Por Álvaro Vicente
Fotos: Santiago Mazzarovich
Calderón es un apellido que suena a teatro a poco que estés cerca del arte escénico, como trabajador o como espectador. Este montaje riza el rizo y nos presenta una obra de Pedro Calderón de la Barca a través de la versión que han escrito el chileno Guillermo Calderón y el uruguayo Gabriel Calderón, dirigida por este último, en lo que supone su vuelta al Festival de Otoño tras la conmovedora Ana contra la muerte que pudimos ver en la edición del pasado año. Entre el karma y el chiste, los ‘calderones’ alumbran un artefacto nuevo a partir de El príncipe constante con la producción y el elenco de la Comedia Nacional de Montevideo, una de las instituciones públicas culturales más antiguas de Latinoamérica. Fundada en 1947, Margarita Xirgu estuvo vinculada a ella durante dos décadas. Recogiendo aquel linaje, muy ligado al Siglo de Oro español, afronta cada temporada montajes a partir de clásicos sin perder la oportunidad de ponerlos en diálogo con poéticas contemporáneas. Es una excusa perfecta para sellar la primera colaboración entre el Festival de Otoño y la Compañía Nacional de Teatro Clásico, una forma de acercar la tradición al lenguaje escénico presente.

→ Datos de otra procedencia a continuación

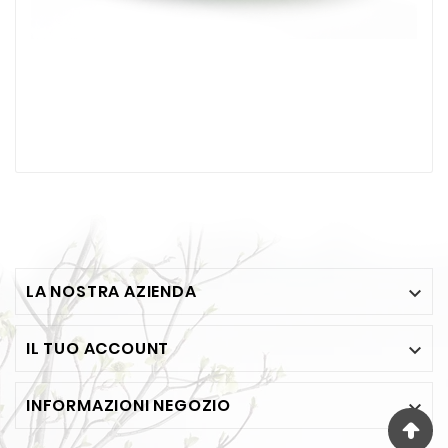
LA NOSTRA AZIENDA

IL TUO ACCOUNT

INFORMAZIONI NEGOZIO


Porque eso es precisamente lo que ocurre en Constante, una obra donde no quedan muchos versos del original de Calderón de la Barca, pero sí mucho de su huella. “Hacer un clásico implica discutir y reafirmar su validez, ponerse en la línea de su tradición, pero apuntar hacia una dirección en el futuro”, explican los ‘calderones’. Parafraseando a Borges, han decidido quemar la biblioteca, trabajar con el texto como si estuviese perdido, como si ya no pudieran acceder a él, como si lo soñaran mal y lo tradujeran peor, tal vez traicionando al autor, pero siendo fieles al teatro. “Si toda la poesía del mundo desapareciera -le escribió Goethe a Schiller en una carta-, sería posible reconstruirla sobre la base de El príncipe constante”.
El príncipe constante cuenta la historia de don Fernando de Portugal, que en su expedición de conquista por tierras marroquíes, hace prisionero al general Muley, del que está enamorada Fénix, la hija del rey de Fez. Movido por la compasión y la piedad, Fernando libera a Muley. Luego será el príncipe portugués quien caiga prisionero en el país norteafricano, torturado hasta su muerte y su conversión en mito. Prácticamente nada de esto está en la pieza de los ‘calderones’, cuyo argumento se desarrolla en una pequeña ciudad de un pequeño país de Latinoamérica. Allí, un dinero ruso de dudosa procedencia permite hacer una coproducción internacional de El príncipe constante. Tiempo después, cuando la obra ya ha fracasado, una cama, aquella cama donde se torturó al príncipe, es el nudo de pujas, peleas, reclamos, sueños, investigaciones y crímenes.
Se trata de hablar sobre la constancia del arte, la constancia de la fe y del amor, de la violencia y de las guerras, y sobre todo la constancia de Calderón, un nombre que propone, aún hoy, luchas por dar. Con un aire de thriller misterioso, de claroscuros, la obra evidencia la torpeza policial de unos agentes que buscan en un texto del siglo XVII los indicios de un asesinato en el presente, convirtiendo la pirueta en una referencia a aquellos militares de las últimas dictaduras que buscaban en las obras de arte pruebas de actividades subversivas. De hecho, la tortura, tan tristemente vinculada a estos periodos históricos infames, se convierte en tema central. Como dice Gabriel Calderón, “para poner a prueba una fe constante, uno de los procedimientos históricos del mundo es la tortura”. Es la forma de quebrar, la forma de romper, la forma de acabar con la integridad y la dignidad de cualquiera. Jugando, pues, al teatro dentro del teatro, los ‘calderones’ ponen y quitan, quitan y ponen capas de una cebolla en la que cinco personajes se mueven en torno a una cama para dilucidar qué ocurrió en ella y con ella. Constantemente.